Marisa Monte_Alexandre_Zilahi

Marisa Monte

Aquarelas & Haimi

 . . . . . . . . . . . . . . . . . . . Clarice Villac
                                      – para o amigo Alexandre Zilahi

Aquarelas trazem em si, além da imensa delicadeza, o imponderável sugerido pelo quase visível movimento das tintas ao se fixarem no papel…
Têm um quê de cavalos livres galopando à vontade…

Kali_Théo e Gita Lee - Estudo Aquarela_Alexandre_Zilahi

Kali, Théo e Gita Lee

Um bicho, ah, terá sua alma senciente ali a nos mirar, em flashes !

Uma paisagem, aquarelada, será um trecho imaginário a sobrevoar sua base material… e ainda assim, despertará emoções…

Avenida São João - 1968 _Alexandre Zilahi

Avenida São João, 1968.

Quando o artista representa com suas aquarelas pessoas que são músicas, poetas, cineastas; e nos apresenta uma delas, se dá o encontro, em outra volta do caracol evolutivo…
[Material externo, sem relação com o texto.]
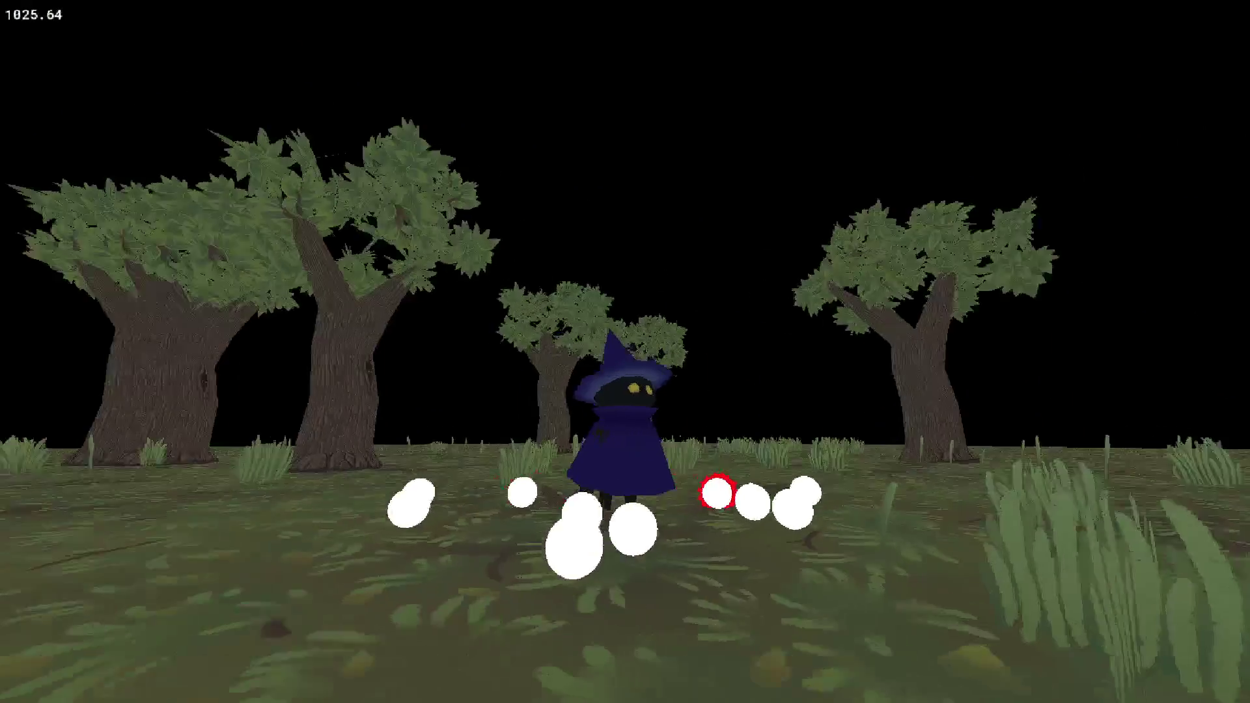
key("w")
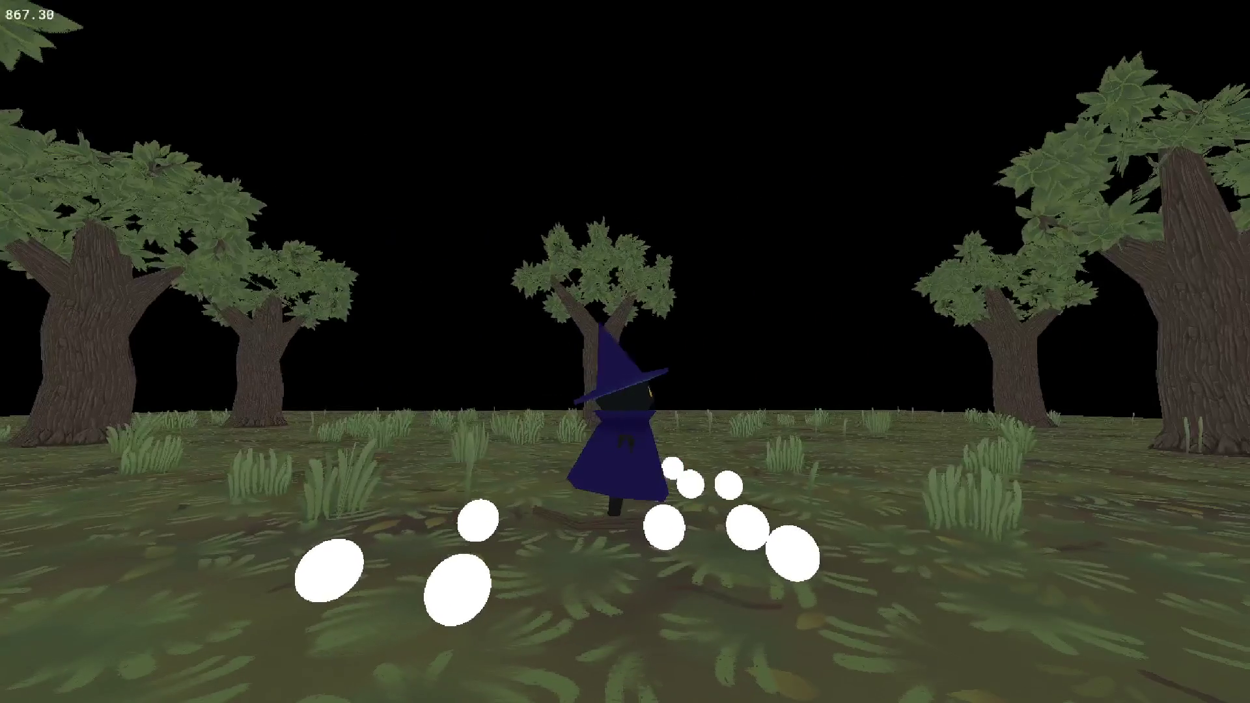
key("s")
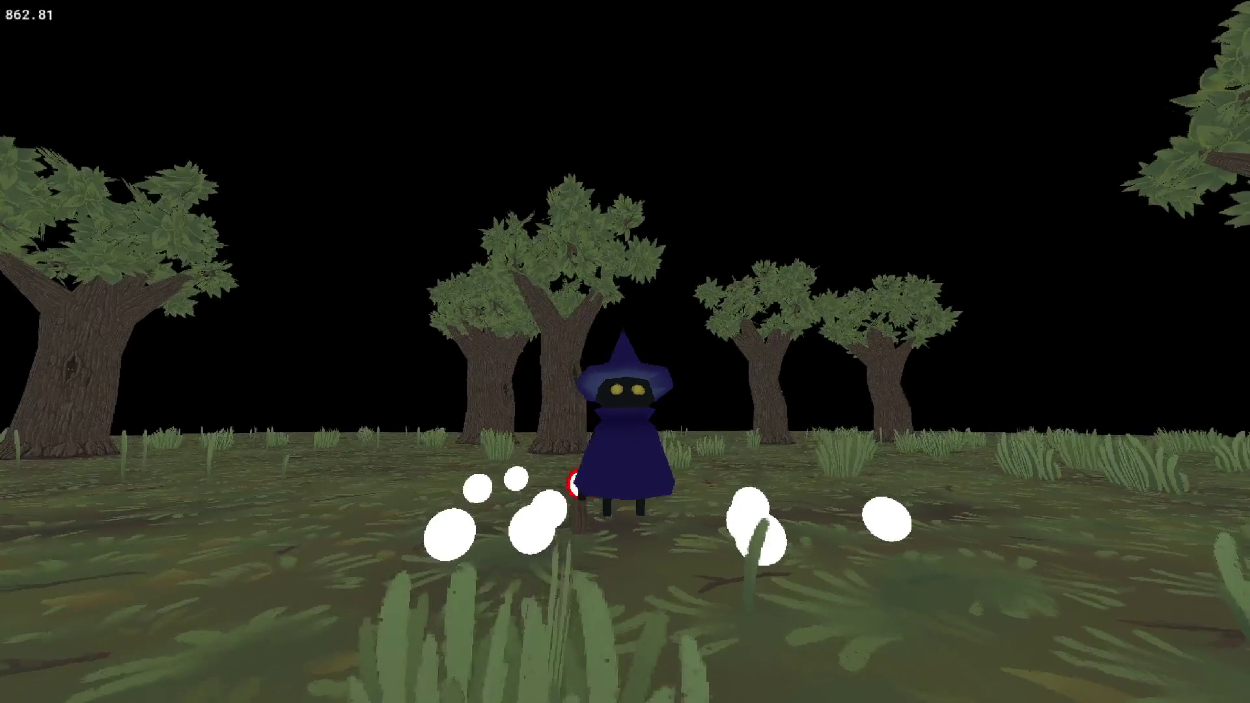
key("s")
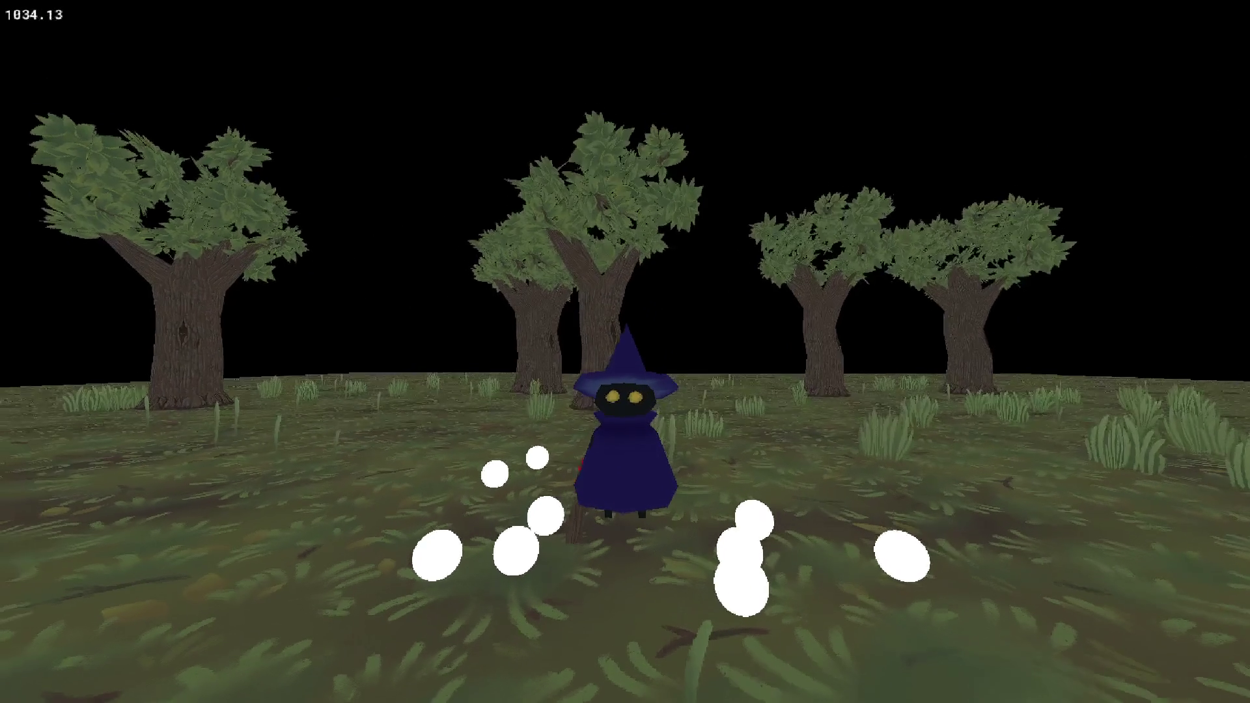
key("s")
key("s")
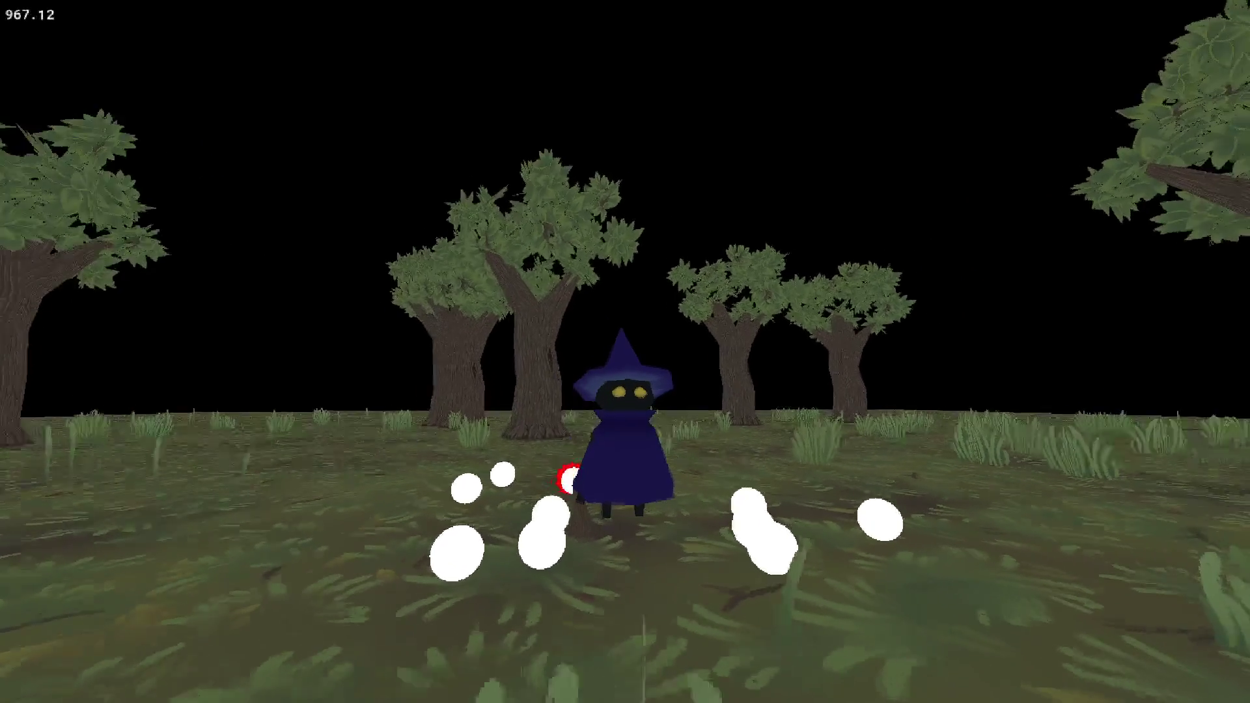
key("Escape")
Luiz Melodia_Alexandre_Zilahi

Luiz Melodia

É como se tirássemos da estante um livro de estimação, motivados pelo cotidiano que nos lembra determinado poema, e ao mostrarmos para um amigo, se dá a comunicação mais plena, que além de nos aproximar do outro, nos proporciona o enxergar da caminhada que percorremos desde a última vez que nos detivemos a ler e sentir aquele poema… percebemos as rotas, as voltas da vida…

Hermeto Paschoal_Alexandre Zilahi

Hermeto Paschoal

E, algumas vezes, é possível viver a riqueza desta experiência: a gente faz o poema, ele tem uma história até ser escrito; e daí, vem o artista e enxerga, cria uma imagem para ele que é como se materializasse o filme num ponto inusitado, que acrescenta infinitas perspectivas !
Que se multiplicarão em cada um que ler, enxergar, sentir, interpretar !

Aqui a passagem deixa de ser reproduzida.